5. Use systemctl status to view the test results.

The test-network-up script is below:

#!/bin/sh
#
# test-network-up       this tests whether the network is up
#
# Get the name of the interface that is the default network gateway
#
DEFAULT_NETWORK_IFACE=`netstat -nr | awk '$1 == "0.0.0.0" {print $8}'`;
#
#       echo -n "${DEFAULT_NETWORK_IFACE}"      # uncomment to debug
#       echo                                    #
#
if      [ -z "${DEFAULT_NETWORK_IFACE}" ] ; then
        echo -n "The network is not up."
        echo ;
else    echo -n "The network is up."
        echo ;
fi;
# end   test-network-up
Comment 1 Robert Munro 2019-06-25 14:03:44 CEST
There is a forum thread about the process that led to discovering this bug at https://forums.mageia.org/en/viewtopic.php?f=15&t=12829 .
Comment 2 Marja Van Waes 2019-06-26 08:46:58 CEST
(In reply to Robert Munro from comment #1)
> There is a forum thread about the process that led to discovering this bug
> at https://forums.mageia.org/en/viewtopic.php?f=15&t=12829 .

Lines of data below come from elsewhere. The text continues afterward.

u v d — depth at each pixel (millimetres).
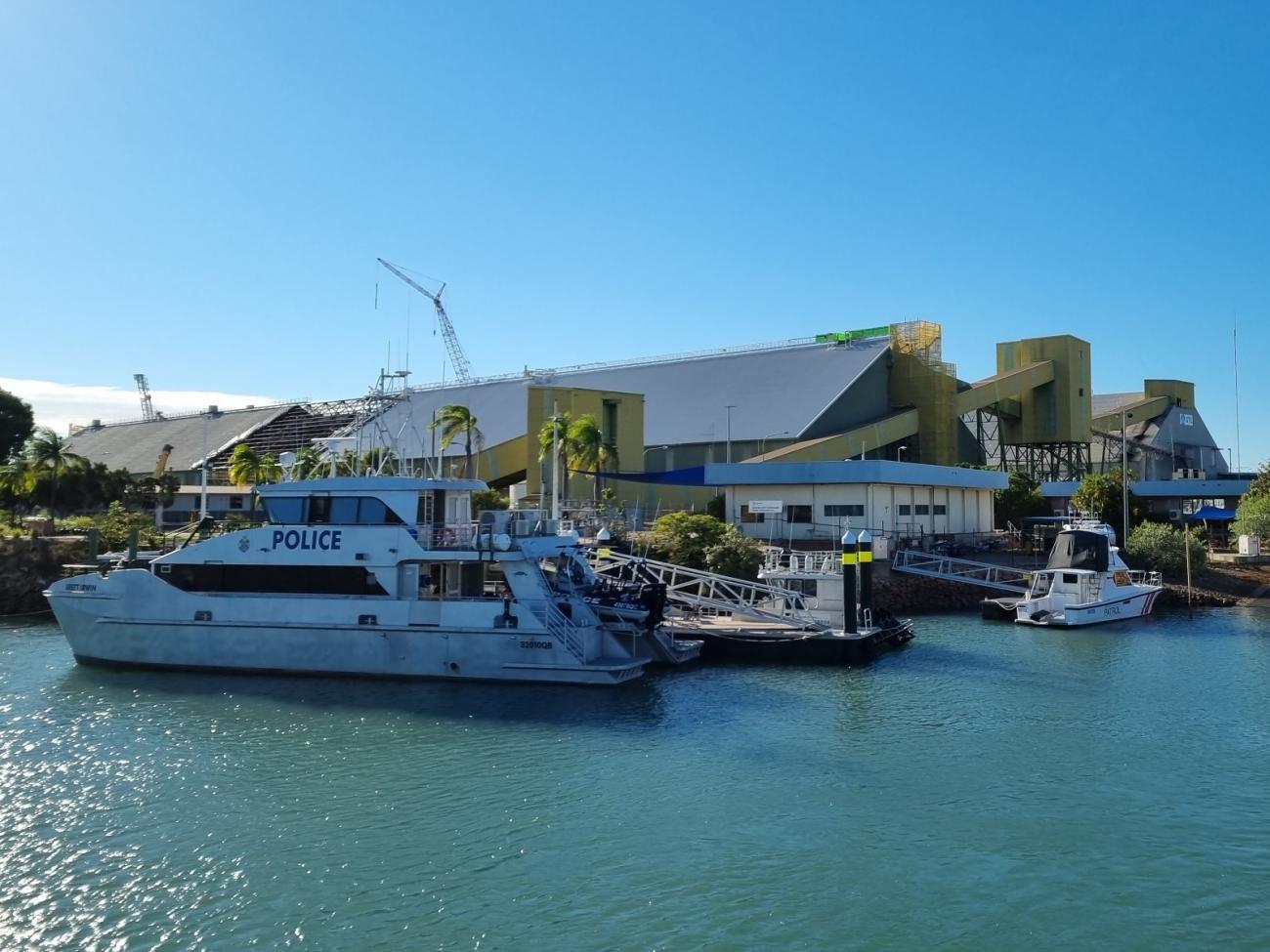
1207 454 182125
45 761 30328
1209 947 19172
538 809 26234
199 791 27625
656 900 20969
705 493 103750
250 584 43125
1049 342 146750
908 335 124938
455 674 41031
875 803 26906
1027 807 26609
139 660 43500
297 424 144500
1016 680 43062
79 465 104688
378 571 42000
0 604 67500
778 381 123750
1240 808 26594
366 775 28984
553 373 148750
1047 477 152875
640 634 43375
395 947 19000
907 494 86438
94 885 21594
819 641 46656
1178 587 75250
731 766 29984
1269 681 43000
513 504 90375
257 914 20281
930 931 19750
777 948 19031
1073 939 19422
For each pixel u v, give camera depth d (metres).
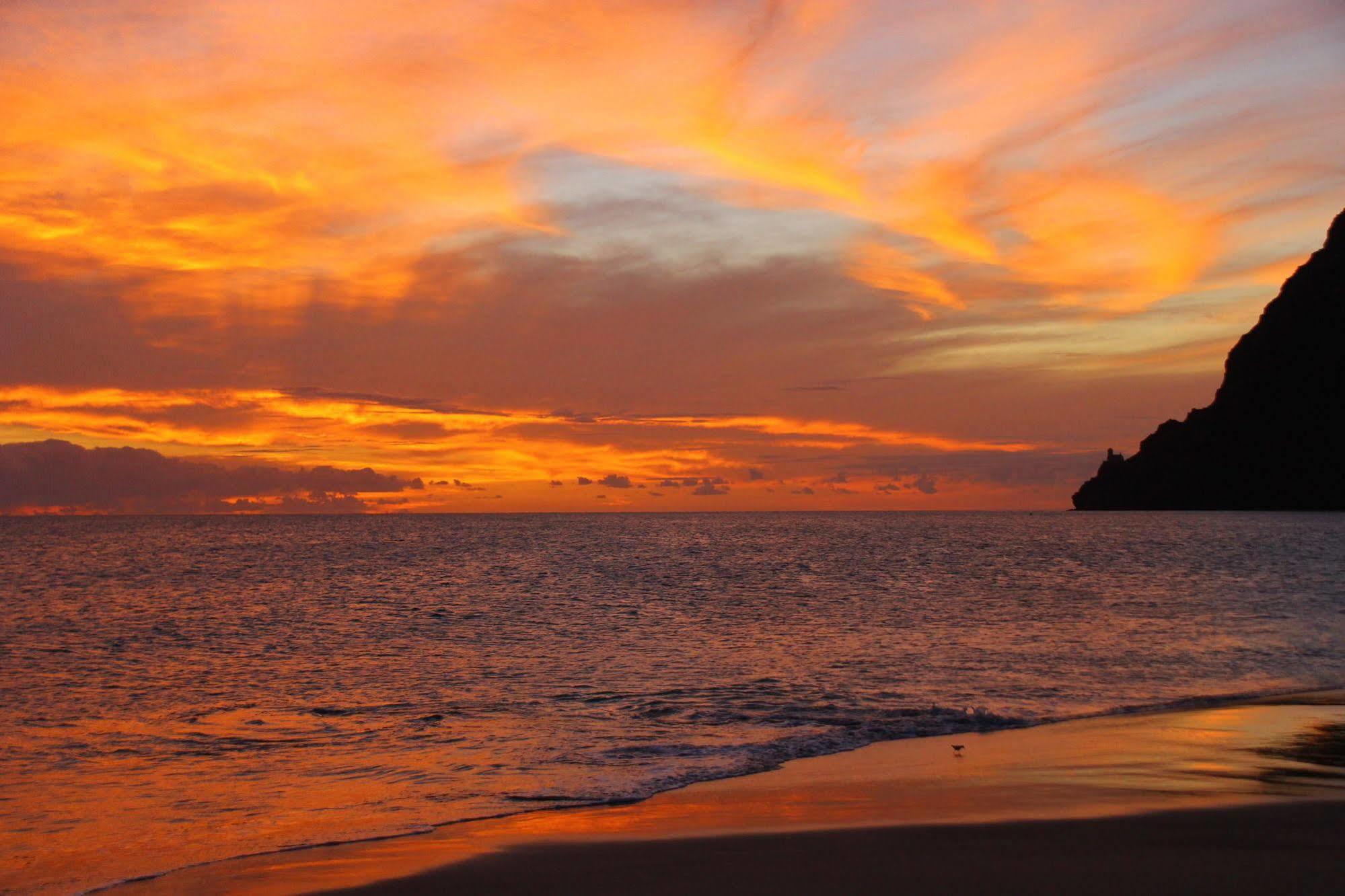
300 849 9.99
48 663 26.03
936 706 18.11
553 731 16.61
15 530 152.50
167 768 14.37
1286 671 21.95
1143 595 42.16
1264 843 9.02
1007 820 10.09
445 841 10.10
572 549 90.69
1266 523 133.88
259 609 40.19
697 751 14.77
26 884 9.11
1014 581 51.09
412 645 29.09
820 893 8.01
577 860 9.12
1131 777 12.12
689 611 37.69
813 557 75.38
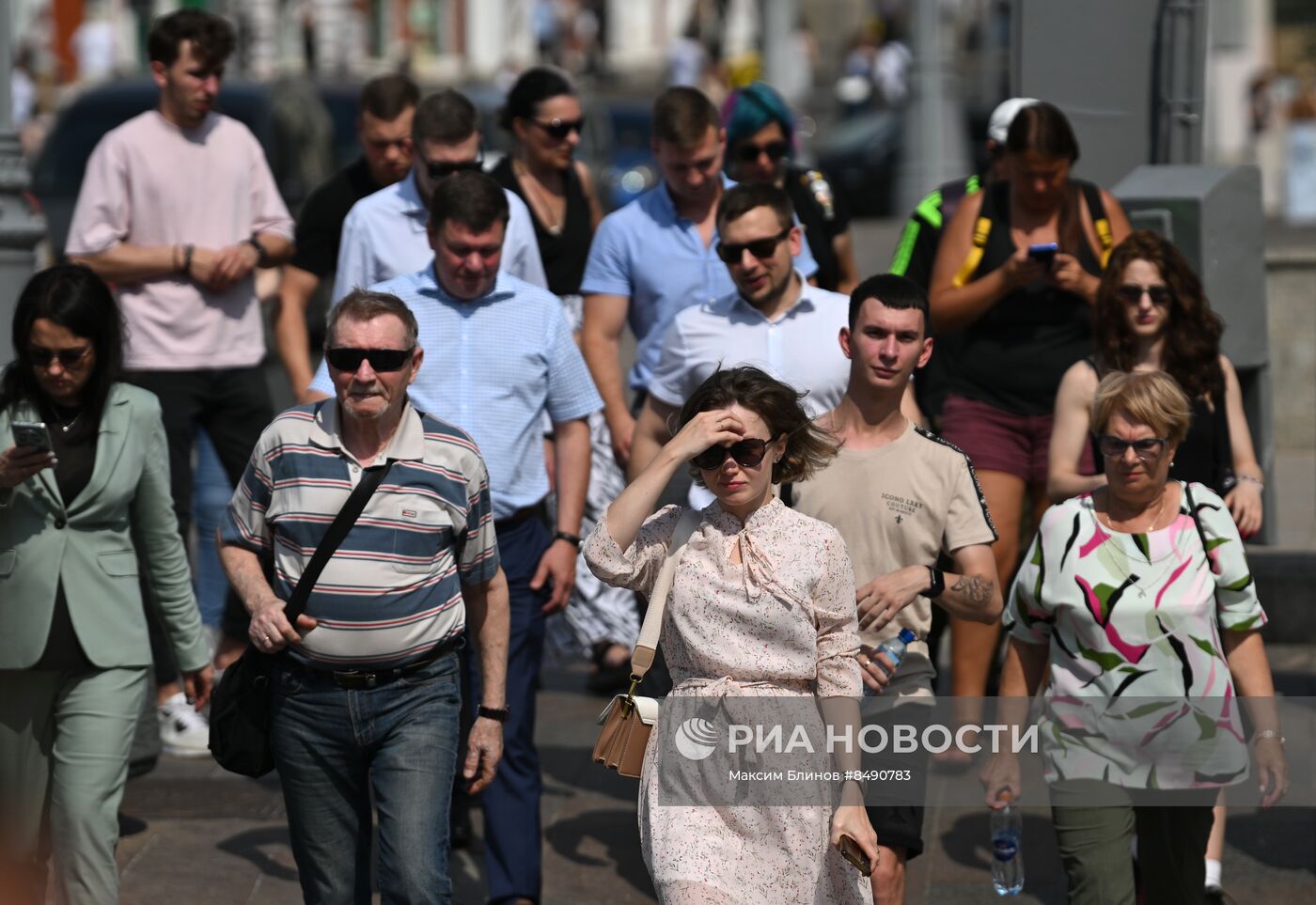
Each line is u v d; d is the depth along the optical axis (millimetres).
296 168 54750
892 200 96062
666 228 23484
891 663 17312
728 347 20469
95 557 17703
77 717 17656
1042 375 23344
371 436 16672
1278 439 41438
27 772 17969
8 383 17625
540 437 21031
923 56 68625
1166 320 20469
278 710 16844
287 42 131375
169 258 25844
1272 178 96188
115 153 25969
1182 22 28406
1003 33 122250
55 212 53625
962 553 17609
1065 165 22875
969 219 23812
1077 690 17047
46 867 18703
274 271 30328
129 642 17812
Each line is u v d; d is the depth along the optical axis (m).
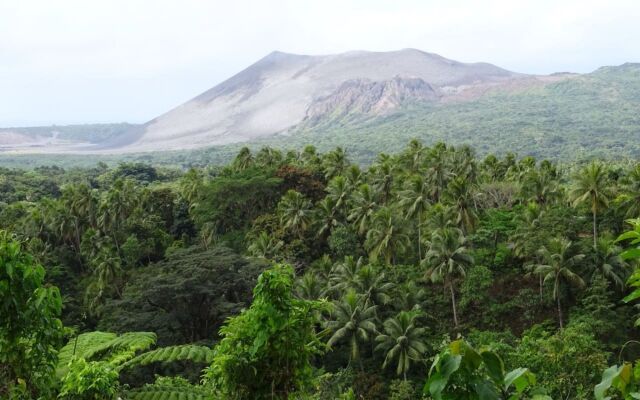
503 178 96.69
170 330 47.12
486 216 76.12
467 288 56.81
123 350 14.52
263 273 9.16
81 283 75.31
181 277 47.47
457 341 4.25
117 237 84.62
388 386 48.25
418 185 66.06
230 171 99.00
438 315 58.38
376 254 62.03
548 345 30.70
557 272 53.12
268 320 8.92
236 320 9.62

IIUC what doktor5000 wrote in his reply https://forums.mageia.org/en/viewtopic.php?f=15&t=12829#p75267 then there isn't a bug.

Did you already try to adjust your script like he suggested?

Keywords: (none) => NEEDINFO
CC: (none) => marja11

Comment 3 Robert Munro 2019-06-26 14:10:45 CEST
But there *is* a bug, in that *something changed* from mageia 6 to mageia 7 such that the bastille firewall script works under mageia 6 but fails under mageia 7.

What changed, as proven by the tests in that forum thread, is that under mageia 6 the network is up when the bastille script is run, but under mageia 7 the network is not up yet when the bastille script is run.

With all due respect, merely saying "there isn't a bug" does not make that true.

Issue the command [ rpm -qif `which systemd` ] (without the brackets) and read:

"Description :
systemd is a system and session manager for Linux, compatible with SysV and LSB
init scripts. systemd provides aggressive parallelization capabilities, uses
socket and D-Bus activation for starting services, offers on-demand starting of
daemons, keeps track of processes using Linux cgroups, supports snapshotting and
restoring of the system state, maintains mount and automount points and
implements an elaborate transactional dependency-based service control logic. It
can work as a drop-in replacement for sysvinit."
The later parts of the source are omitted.